しかし魔王はいとも容易く、僕達の攻撃を防いだ。
「…………」
先ほどの刹那の攻防で、魔王はなにかを悟ったかのように呟く。
「つまらぬ。聖女がいなければ、この程度か」
そう言って──魔王は剣を持つ方とは逆の手を伸ばし、僕の首を掴んだ。
すぐにその場から逃れようとするが、彼女の力は強く、ろくに身動きも取れない。
「ナイジェル!」
ヴィンスが剣を振り上げ、駆ける。
魔王は彼を一瞥すらせず、僕にだけ視線を注いでいた。
ヴィンスの強烈な一撃が、魔王に放たれる。だがこの期に及んでも、魔王は余裕を崩さないどころか──。
「ぐっ……剣が……!」
避ける動作すら見せず、魔王は攻撃をその身で受け止めていた。
確かに当たったヴィンスの剣が──根本からポッキリと折れる。
「鬱陶しい虫どもだ」
そう言って、魔王は乱暴に僕を放り投げた。
体の制御が効かない僕は、ヴィンスに直撃。そのまま無惨にも、二人とも床に転がってしまう。
「期待外れだ。もう少し、マシかと思っていたが」
魔王が僕達に手をかざす。魔力が奔流した。
「聖女を待つまでもない。
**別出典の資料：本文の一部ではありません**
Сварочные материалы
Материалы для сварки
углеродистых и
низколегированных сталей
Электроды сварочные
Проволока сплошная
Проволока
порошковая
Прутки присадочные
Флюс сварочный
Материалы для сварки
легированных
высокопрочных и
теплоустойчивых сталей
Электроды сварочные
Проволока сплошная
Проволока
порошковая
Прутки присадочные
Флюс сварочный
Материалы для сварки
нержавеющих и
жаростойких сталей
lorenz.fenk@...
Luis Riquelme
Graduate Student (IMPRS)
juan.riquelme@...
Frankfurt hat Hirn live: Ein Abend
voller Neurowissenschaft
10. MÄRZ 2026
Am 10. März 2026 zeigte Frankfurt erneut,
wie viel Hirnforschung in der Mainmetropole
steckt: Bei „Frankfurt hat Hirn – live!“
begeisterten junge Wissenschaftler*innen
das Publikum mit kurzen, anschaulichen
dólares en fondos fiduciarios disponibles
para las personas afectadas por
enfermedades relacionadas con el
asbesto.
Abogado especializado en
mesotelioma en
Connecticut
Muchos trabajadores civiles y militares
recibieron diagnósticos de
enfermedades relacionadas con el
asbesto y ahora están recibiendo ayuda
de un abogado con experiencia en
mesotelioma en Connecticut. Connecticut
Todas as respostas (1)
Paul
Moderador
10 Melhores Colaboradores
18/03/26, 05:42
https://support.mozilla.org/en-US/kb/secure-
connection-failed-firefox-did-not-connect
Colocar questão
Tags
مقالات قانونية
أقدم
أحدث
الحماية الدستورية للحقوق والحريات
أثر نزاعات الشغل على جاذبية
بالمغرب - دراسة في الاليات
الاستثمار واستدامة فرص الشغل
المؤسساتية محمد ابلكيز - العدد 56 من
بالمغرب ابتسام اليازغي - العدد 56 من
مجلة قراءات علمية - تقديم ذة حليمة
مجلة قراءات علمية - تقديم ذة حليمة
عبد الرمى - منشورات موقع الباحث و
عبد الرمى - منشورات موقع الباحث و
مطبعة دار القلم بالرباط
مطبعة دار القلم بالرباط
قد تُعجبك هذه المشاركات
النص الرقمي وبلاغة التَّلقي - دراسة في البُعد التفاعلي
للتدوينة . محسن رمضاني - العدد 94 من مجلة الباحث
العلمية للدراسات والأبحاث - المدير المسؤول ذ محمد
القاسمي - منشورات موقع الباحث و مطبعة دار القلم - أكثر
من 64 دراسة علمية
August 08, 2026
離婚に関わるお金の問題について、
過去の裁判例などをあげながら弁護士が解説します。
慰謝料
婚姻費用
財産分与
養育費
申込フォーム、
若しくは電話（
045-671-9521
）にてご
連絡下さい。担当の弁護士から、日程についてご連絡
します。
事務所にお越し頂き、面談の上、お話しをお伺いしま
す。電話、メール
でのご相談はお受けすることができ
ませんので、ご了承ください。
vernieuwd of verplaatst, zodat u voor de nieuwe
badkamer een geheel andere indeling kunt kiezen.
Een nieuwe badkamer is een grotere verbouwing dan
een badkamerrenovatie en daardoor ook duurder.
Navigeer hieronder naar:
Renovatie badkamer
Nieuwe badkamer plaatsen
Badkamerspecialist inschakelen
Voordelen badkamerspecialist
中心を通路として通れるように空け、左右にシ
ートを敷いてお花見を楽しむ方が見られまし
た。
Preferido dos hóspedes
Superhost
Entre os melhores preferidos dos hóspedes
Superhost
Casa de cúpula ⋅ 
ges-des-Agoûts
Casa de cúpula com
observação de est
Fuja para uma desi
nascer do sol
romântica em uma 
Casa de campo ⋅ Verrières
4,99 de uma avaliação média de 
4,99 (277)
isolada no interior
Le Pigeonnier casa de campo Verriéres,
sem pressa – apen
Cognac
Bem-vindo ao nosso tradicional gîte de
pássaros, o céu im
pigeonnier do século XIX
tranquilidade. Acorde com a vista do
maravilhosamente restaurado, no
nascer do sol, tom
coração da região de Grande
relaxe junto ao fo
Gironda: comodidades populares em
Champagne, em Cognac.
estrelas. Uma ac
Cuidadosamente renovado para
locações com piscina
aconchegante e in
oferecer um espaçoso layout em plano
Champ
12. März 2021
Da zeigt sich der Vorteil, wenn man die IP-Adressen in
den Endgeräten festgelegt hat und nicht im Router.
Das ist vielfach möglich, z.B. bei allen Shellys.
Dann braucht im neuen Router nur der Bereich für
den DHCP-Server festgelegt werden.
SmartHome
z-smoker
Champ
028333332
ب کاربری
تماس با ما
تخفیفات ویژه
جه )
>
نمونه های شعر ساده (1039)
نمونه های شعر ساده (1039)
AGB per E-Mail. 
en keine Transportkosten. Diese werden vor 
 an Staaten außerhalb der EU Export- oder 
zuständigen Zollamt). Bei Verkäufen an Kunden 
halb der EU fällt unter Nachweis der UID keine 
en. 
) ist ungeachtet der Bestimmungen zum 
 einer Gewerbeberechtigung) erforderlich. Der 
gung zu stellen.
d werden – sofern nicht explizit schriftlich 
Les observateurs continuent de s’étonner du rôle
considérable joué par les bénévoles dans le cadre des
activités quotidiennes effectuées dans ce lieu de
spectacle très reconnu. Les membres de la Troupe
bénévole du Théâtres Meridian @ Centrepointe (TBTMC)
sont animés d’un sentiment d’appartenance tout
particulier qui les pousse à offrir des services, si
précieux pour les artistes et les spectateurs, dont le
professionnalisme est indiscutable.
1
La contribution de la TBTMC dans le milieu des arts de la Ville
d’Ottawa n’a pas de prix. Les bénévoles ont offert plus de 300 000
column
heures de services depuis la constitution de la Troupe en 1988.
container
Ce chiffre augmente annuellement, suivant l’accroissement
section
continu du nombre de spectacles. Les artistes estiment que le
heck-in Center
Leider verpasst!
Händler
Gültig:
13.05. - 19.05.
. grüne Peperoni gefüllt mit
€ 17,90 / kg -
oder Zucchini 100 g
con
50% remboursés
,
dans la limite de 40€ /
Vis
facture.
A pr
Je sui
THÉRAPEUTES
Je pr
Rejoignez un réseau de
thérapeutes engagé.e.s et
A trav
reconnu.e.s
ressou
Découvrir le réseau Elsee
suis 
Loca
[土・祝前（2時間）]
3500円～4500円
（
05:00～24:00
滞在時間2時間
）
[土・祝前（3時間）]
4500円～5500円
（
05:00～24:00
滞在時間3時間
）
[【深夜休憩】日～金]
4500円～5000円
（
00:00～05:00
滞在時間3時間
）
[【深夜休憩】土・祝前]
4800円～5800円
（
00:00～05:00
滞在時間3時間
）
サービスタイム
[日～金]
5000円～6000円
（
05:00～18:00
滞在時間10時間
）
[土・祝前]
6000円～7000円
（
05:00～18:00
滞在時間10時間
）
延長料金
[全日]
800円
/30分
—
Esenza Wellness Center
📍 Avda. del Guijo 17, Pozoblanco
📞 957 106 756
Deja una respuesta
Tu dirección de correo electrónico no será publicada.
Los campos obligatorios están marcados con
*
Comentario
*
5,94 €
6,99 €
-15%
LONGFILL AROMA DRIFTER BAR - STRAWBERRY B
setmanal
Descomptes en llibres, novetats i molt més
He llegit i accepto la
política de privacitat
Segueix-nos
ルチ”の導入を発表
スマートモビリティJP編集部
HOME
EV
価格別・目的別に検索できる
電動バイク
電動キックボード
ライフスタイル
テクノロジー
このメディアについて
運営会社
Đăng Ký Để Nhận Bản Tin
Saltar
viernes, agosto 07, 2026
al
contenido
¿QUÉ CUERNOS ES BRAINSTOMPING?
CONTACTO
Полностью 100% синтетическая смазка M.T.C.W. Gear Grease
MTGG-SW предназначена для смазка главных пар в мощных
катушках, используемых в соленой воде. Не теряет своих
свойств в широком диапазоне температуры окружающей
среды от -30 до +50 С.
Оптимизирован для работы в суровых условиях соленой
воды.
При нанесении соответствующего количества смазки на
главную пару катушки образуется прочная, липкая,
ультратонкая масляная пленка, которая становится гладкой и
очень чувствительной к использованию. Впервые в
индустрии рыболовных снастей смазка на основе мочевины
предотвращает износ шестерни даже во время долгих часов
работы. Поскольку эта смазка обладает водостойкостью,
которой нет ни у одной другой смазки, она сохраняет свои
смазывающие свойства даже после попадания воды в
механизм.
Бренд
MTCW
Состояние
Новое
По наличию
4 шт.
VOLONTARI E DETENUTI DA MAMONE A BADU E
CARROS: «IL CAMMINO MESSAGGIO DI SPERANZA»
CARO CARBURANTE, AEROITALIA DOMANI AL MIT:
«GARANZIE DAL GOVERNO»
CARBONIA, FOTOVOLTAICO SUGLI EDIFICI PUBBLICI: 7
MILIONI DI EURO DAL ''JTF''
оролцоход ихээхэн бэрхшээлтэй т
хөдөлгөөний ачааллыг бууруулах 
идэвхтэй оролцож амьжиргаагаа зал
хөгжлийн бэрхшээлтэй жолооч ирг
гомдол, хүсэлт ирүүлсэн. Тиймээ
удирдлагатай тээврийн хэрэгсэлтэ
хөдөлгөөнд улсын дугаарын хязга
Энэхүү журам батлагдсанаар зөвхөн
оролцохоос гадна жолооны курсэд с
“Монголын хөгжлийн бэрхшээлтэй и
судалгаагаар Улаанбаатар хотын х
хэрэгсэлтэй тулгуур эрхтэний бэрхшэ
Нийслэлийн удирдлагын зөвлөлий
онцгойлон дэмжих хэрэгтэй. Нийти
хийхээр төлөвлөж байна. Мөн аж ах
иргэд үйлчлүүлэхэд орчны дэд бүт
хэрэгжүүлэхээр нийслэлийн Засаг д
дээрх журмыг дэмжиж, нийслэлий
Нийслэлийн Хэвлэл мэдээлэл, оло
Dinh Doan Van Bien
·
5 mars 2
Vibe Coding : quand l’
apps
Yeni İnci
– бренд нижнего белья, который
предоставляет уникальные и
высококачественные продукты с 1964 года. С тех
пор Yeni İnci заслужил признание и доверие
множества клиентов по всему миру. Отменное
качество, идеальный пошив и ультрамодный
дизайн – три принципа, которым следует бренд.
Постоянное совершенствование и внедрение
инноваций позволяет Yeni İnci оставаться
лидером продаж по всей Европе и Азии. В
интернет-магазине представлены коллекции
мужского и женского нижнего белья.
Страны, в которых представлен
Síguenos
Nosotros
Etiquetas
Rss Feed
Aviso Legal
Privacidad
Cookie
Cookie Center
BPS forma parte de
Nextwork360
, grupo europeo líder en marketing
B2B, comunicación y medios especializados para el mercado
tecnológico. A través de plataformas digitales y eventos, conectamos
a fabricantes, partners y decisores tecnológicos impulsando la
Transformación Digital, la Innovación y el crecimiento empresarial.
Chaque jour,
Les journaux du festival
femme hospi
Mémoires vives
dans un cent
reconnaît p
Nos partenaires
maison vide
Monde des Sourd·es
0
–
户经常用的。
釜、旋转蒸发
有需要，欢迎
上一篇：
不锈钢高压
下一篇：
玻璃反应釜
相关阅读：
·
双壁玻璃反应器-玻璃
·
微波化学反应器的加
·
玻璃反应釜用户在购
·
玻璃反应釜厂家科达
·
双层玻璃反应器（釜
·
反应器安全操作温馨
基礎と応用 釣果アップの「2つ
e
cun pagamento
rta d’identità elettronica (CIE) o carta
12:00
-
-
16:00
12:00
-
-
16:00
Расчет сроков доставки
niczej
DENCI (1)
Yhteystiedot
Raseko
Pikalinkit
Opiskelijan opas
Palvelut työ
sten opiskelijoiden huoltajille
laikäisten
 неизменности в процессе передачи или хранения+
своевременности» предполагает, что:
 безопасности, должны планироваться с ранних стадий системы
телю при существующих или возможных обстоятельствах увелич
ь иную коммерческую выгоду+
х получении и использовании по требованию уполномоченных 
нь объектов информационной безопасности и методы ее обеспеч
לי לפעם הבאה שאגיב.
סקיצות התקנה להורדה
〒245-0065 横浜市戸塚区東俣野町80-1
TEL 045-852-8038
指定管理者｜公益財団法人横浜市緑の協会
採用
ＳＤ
もういい──せめて、妾の手で貴様らの命を終わらせよう」
魔王の手の平に集まっていく魔力が、さらに強いものとなっていく。
逃げ場はない──。
掠っただけでも、それは僕らの命を刈り取るのに十分な威力だろう。
攻撃が僕達に向けて放たれ──
「──ナイジェルっ!」
──しかし。
衝撃は訪れなかった。
魔王から放たれた魔法は、僕達の目の前でなにかにぶつかったかのように消滅。
衝撃波で暴風が巻き起こり、反射的に腕で目を覆う。
そして腕をどけ、声のした方へ視線を向けると。
「エリアーヌ!」
「すみません、遅くなりました」
僕の大好きな人。
エリアーヌが扉の前に立っていた。